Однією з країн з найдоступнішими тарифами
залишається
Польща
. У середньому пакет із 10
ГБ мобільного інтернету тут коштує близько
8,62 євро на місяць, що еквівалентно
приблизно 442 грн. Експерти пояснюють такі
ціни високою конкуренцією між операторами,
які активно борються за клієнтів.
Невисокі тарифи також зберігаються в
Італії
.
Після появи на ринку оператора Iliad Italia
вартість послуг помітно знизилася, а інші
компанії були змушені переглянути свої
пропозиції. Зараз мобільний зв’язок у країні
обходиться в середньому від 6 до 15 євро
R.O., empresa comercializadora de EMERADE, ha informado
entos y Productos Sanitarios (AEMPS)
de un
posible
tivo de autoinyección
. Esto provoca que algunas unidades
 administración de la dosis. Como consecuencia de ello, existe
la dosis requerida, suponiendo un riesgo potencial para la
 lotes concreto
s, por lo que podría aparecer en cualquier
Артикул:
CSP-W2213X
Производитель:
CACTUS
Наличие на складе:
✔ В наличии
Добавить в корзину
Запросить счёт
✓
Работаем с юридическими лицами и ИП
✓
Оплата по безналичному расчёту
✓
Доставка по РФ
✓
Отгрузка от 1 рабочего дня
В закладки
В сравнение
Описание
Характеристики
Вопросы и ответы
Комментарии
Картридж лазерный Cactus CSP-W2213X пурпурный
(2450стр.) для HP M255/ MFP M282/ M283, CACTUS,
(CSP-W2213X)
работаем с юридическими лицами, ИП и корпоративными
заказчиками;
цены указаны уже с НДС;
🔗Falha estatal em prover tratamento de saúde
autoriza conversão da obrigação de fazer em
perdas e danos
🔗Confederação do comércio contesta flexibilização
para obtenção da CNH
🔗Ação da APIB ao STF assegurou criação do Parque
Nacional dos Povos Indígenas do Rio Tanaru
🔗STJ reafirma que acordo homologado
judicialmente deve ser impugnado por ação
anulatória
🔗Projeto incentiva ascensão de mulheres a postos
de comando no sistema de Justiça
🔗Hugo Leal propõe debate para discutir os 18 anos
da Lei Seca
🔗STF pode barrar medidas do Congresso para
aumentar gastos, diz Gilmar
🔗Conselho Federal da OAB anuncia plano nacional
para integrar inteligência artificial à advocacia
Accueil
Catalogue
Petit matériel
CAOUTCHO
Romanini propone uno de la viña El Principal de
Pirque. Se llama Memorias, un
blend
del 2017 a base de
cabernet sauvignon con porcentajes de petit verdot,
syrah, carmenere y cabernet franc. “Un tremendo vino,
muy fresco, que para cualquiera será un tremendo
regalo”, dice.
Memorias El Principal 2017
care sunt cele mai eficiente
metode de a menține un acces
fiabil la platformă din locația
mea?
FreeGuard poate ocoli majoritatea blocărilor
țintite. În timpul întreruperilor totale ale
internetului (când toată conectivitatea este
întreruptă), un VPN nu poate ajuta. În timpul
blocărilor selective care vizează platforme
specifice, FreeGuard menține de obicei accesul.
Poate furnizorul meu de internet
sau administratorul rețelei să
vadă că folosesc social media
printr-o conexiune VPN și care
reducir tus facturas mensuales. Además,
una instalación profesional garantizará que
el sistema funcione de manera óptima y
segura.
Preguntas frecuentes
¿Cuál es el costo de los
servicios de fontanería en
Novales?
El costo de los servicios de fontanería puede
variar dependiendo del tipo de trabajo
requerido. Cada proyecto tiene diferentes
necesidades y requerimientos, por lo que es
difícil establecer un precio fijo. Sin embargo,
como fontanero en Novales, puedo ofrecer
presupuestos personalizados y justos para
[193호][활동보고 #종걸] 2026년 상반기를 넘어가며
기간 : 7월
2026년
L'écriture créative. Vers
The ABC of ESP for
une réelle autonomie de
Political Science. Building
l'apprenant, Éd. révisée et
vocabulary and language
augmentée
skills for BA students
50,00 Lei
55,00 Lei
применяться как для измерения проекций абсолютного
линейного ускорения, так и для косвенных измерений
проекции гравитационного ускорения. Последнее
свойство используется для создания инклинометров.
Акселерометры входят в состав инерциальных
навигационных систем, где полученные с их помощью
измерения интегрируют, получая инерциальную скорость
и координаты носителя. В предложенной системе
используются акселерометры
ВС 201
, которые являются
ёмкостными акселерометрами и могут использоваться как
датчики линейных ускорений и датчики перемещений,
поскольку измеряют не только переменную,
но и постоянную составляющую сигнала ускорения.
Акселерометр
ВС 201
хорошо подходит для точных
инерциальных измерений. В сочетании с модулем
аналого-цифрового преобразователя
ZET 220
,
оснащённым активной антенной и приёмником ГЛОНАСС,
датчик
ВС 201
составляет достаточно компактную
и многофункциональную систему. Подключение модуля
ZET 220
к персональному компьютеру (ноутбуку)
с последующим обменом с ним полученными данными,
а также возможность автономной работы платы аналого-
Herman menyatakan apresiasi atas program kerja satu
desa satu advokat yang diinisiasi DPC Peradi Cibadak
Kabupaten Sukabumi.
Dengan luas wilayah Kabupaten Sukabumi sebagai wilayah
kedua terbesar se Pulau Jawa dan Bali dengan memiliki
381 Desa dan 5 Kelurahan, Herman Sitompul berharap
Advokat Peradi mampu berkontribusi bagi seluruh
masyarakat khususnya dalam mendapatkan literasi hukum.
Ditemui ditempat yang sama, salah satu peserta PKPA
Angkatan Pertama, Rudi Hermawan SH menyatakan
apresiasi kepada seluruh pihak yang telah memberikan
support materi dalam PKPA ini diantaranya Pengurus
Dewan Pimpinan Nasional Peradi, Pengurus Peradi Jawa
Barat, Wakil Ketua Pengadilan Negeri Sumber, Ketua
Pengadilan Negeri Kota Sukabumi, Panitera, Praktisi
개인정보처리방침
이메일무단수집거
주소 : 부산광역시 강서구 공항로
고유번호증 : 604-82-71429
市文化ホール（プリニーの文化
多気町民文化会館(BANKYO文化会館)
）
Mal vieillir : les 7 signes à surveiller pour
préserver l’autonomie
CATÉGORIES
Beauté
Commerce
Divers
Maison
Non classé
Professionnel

#### What to do:
Go through the entries and copy each line holding the string "Jawa".

#### Task solution:
kedua terbesar se Pulau Jawa dan Bali dengan memiliki
Dewan Pimpinan Nasional Peradi, Pengurus Peradi Jawa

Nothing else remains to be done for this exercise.